The Centers for Disease Control and Prevention (CDC) say that best practices for hand washing include not only rinsing the hands with water, but also applying soap and scrubbing the palms, the back of the hands, between the fingers, and under the fingernails. A person should scrub for at least 20 seconds before rinsing the soap and drying the hands with a clean towel.
However, Prof. Nicolaides notes that of the people who do wash their hands after using the restroom, many never apply soap and spend under 15 seconds on the procedure. “We consider that, at most, 1 in 5 people in an airport have cleaned [their] hands at any given moment in time (i.e., 20% of airport population),” the researchers write in their study paper. The researchers used existing data about global flights. Specifically, they looked at flight duration, flight distance, connections, and estimates of the amount of time travelers spend in airports.
Based on these measures and data from studies into how people interact with others and with their surroundings — as well as what this might mean for the potential of coming into contact with pathogens — the investigators built simulations of contagion patterns. They pinpointed 120 airports that they think play a key role in the spread of contagious agents. However, they also explain that these are not necessarily the airports with the highest traffic.

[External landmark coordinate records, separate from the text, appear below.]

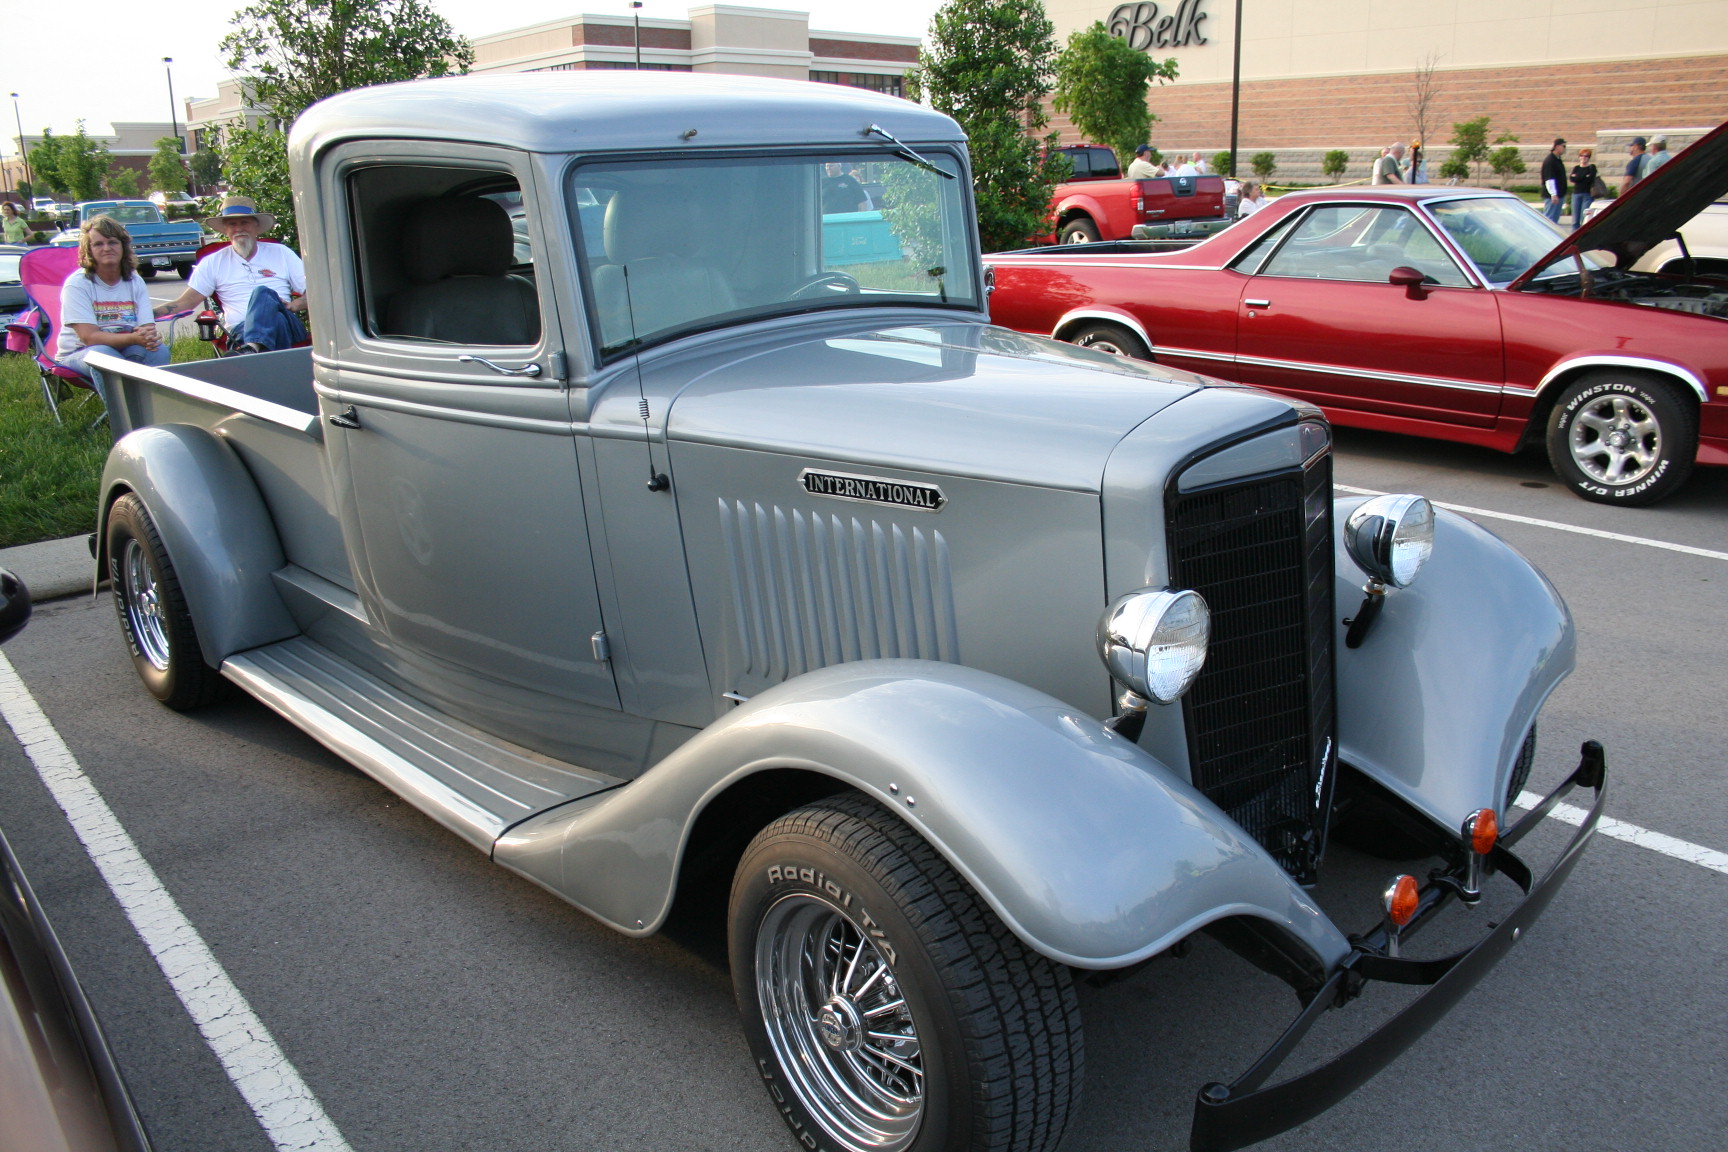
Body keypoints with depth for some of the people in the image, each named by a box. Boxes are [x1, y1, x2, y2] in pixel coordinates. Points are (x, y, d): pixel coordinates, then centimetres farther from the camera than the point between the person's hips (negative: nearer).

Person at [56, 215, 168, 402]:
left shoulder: (135, 281, 4)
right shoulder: (77, 284, -10)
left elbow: (148, 329, -5)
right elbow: (89, 337, -20)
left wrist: (150, 337, -32)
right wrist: (134, 339, -37)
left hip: (125, 351, 4)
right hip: (78, 354, -3)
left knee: (158, 350, -27)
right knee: (103, 355, -37)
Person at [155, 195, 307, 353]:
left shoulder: (281, 253, 20)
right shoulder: (213, 262, 20)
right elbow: (184, 302, 15)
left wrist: (294, 305, -6)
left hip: (288, 327, -1)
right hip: (241, 330, 1)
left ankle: (254, 348, -59)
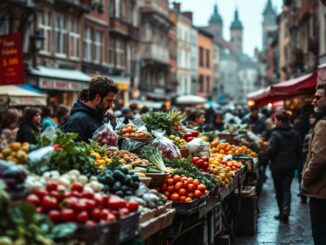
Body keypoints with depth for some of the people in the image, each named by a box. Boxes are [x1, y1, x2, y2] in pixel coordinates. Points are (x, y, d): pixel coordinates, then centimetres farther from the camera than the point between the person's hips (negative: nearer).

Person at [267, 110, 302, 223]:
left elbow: (271, 151, -18)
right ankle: (286, 207, -17)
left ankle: (282, 212, 17)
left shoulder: (275, 134, -14)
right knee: (287, 188, 7)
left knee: (279, 189, 10)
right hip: (290, 166, 4)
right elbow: (299, 151, 7)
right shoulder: (295, 134, 3)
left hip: (278, 166, -4)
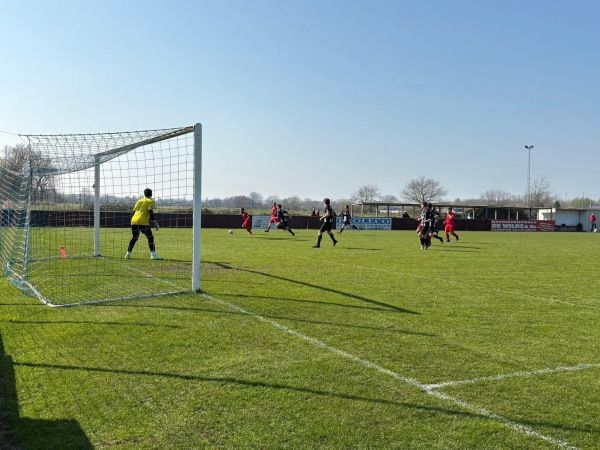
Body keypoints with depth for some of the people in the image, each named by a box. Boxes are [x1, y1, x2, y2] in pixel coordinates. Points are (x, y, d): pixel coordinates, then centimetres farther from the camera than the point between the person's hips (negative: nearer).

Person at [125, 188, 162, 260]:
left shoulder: (139, 201, 23)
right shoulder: (150, 201, 5)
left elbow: (134, 211, 21)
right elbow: (150, 212, -8)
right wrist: (154, 222, -6)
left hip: (134, 221, 6)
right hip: (143, 222, -6)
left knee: (134, 238, 19)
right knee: (150, 237, -3)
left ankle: (128, 254, 20)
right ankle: (153, 254, -12)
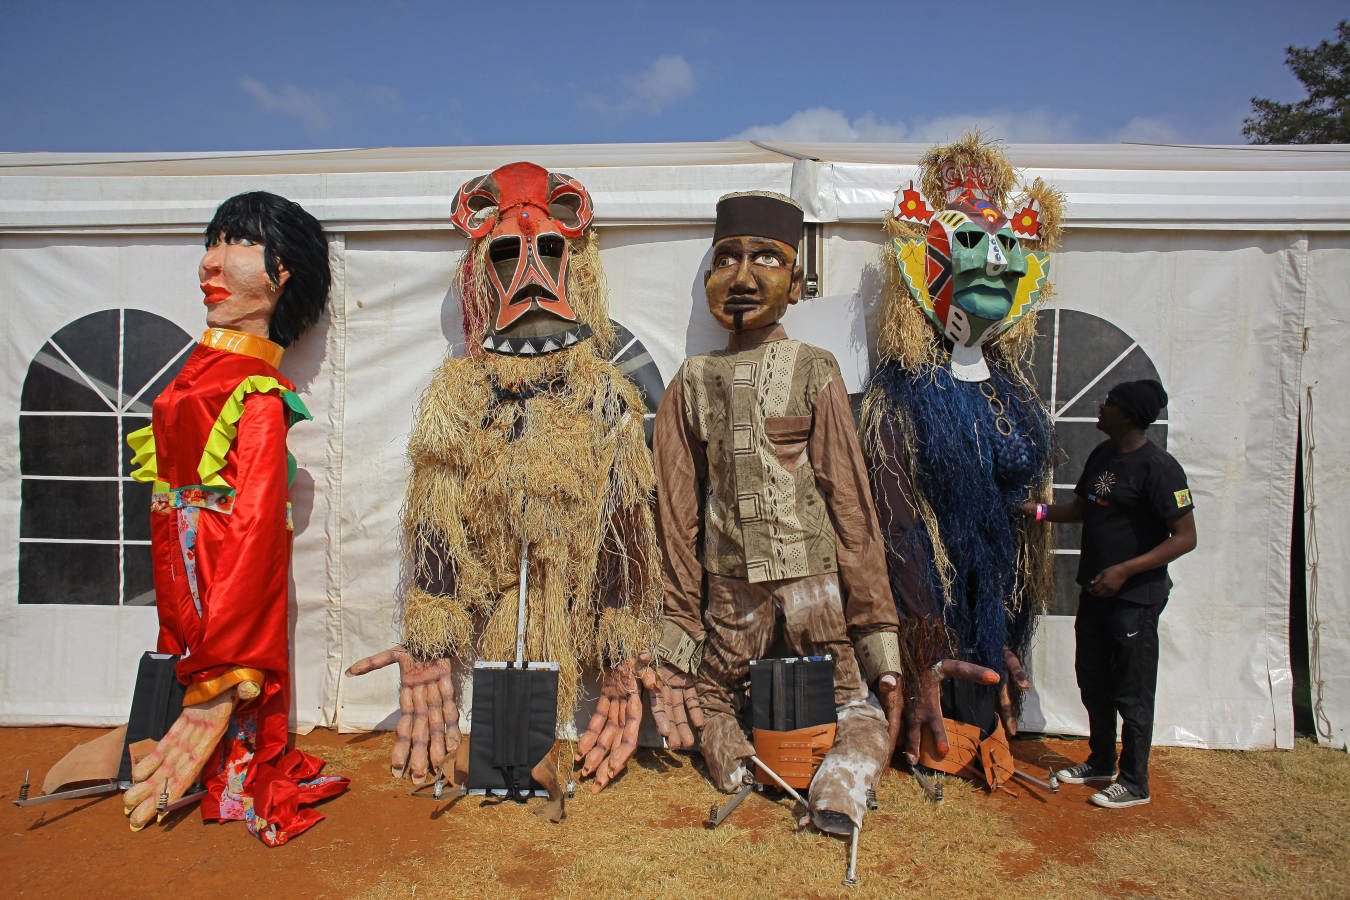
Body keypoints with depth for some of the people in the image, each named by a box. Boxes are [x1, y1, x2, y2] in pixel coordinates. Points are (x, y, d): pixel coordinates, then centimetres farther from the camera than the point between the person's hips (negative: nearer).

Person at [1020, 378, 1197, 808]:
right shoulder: (1103, 454, 8)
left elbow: (1185, 538, -19)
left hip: (1136, 596, -8)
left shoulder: (1158, 467, -18)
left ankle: (1134, 783, 20)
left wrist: (1125, 570, -25)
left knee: (1131, 692, 4)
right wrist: (1041, 511, 6)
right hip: (1095, 589, 9)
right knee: (1093, 681, 19)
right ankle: (1101, 762, 36)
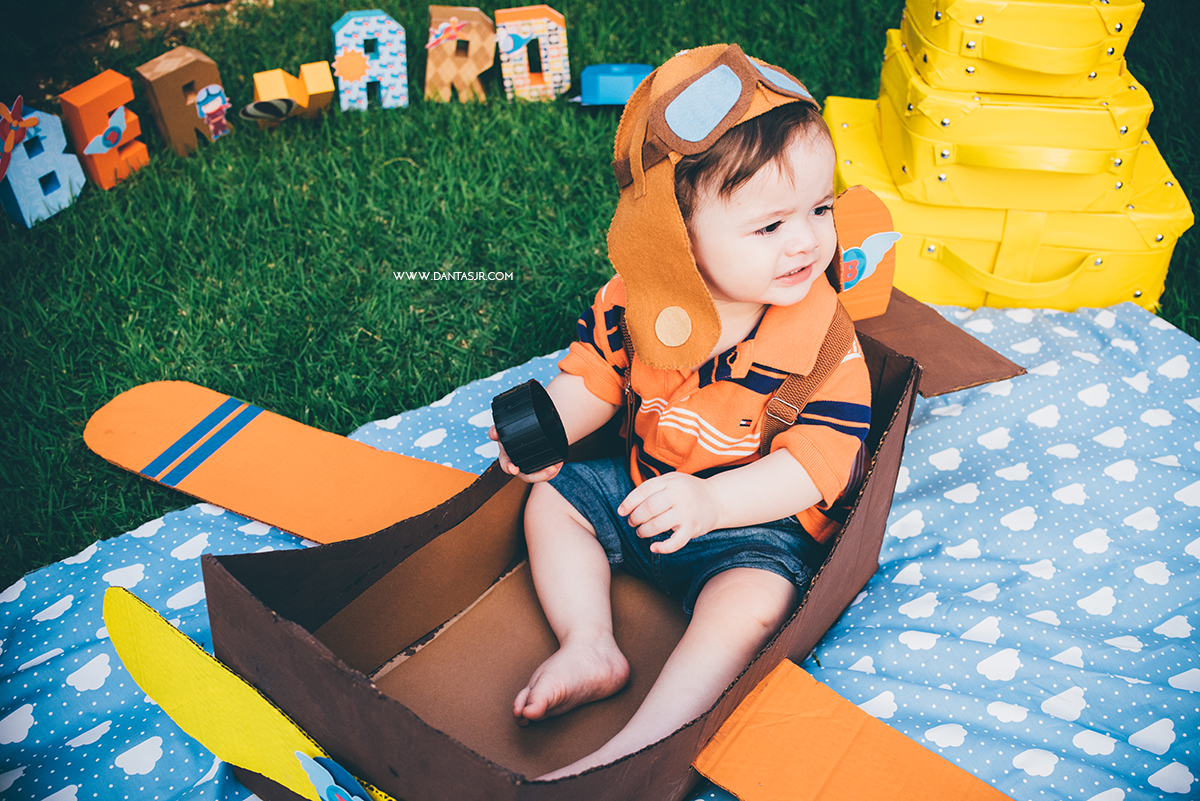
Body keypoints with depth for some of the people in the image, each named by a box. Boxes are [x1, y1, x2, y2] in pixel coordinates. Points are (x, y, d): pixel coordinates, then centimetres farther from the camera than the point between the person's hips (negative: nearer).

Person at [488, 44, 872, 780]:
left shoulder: (823, 338, -24)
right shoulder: (636, 301, -14)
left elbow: (818, 461, -28)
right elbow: (595, 379, 1)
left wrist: (710, 504, -43)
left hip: (757, 523, -5)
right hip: (645, 486, 6)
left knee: (753, 602, -31)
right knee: (553, 499, 3)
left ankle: (641, 744, -25)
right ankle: (590, 649, -1)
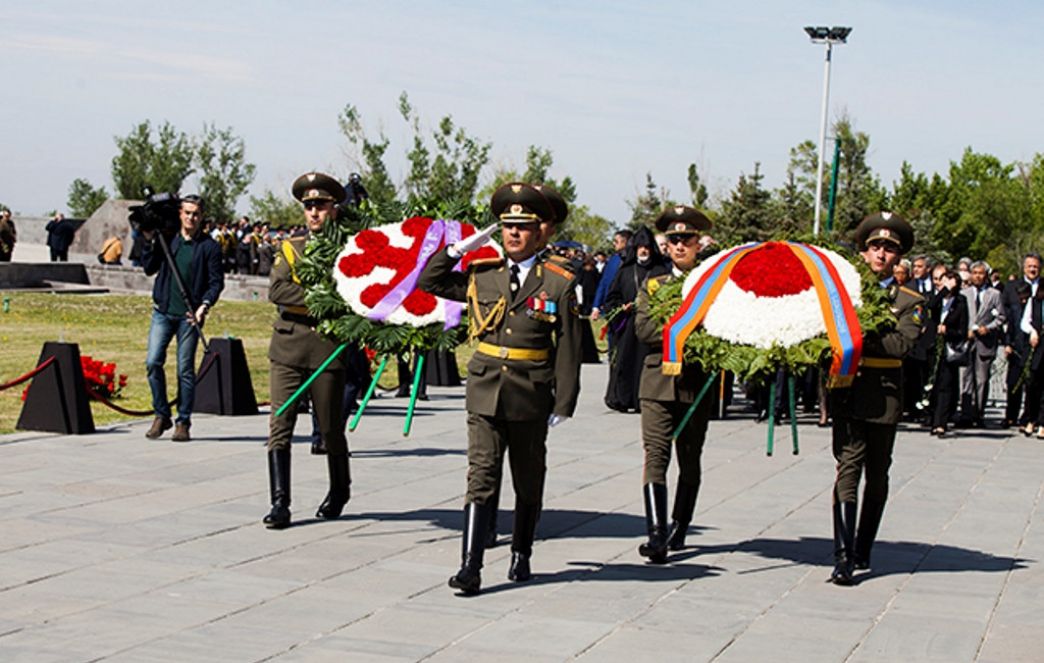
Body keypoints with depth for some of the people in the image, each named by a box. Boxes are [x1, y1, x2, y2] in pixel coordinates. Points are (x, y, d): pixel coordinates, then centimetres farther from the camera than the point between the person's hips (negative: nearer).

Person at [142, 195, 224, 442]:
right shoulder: (166, 239, 9)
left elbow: (216, 281, -1)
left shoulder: (209, 246, 1)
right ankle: (161, 415, 8)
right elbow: (149, 268, 8)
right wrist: (149, 241, -4)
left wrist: (204, 305, -15)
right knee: (153, 362, -7)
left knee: (185, 369, 0)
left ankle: (183, 422, 9)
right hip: (163, 311, 2)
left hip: (189, 315, -2)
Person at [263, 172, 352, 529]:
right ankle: (279, 503, -2)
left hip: (328, 350, -2)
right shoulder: (291, 249, 10)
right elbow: (276, 291, -6)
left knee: (331, 428, 7)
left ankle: (339, 492, 29)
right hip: (288, 348, 2)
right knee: (280, 426, -5)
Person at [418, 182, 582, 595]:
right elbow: (429, 282, 17)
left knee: (528, 483, 14)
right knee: (480, 478, -9)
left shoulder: (559, 283, -2)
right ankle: (471, 567, -13)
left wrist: (563, 403, -6)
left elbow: (568, 349, -2)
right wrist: (459, 249, 4)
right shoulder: (482, 275, 7)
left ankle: (521, 555, 32)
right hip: (485, 391, 1)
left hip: (532, 395, -1)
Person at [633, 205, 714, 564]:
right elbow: (643, 328, -5)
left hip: (697, 386, 0)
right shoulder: (652, 285, 11)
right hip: (658, 383, 0)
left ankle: (678, 530, 24)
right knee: (656, 457, -12)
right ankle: (656, 534, -19)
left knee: (690, 461, 10)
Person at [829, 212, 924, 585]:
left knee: (877, 476, 10)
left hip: (885, 397, 1)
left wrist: (861, 335, -20)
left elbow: (901, 344, -11)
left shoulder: (910, 302, 6)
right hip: (848, 393, -1)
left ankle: (863, 550, 25)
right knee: (848, 469, -11)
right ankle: (843, 557, -16)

For example, airports in Tokyo, Japan, and Honolulu, Hawaii, are likely to be key players in the spread of disease due to the fact that they offer direct connections to many of the world’s largest airports. However, these do not have the highest traffic overall. These airports are also points of transit between a significant number of countries in both the Eastern and Western hemispheres. Taken together, these factors make such airports key players in the spread of contagious diseases.
However, the researchers argue that if more people were to wash their hands frequently and correctly, it would significantly slow down the rate at which diseases are likely to spread.
Specifically, if 60% rather than 20% of air travelers maintained clean hands, it could slow down the spread of infections by almost 70%, according to the researchers.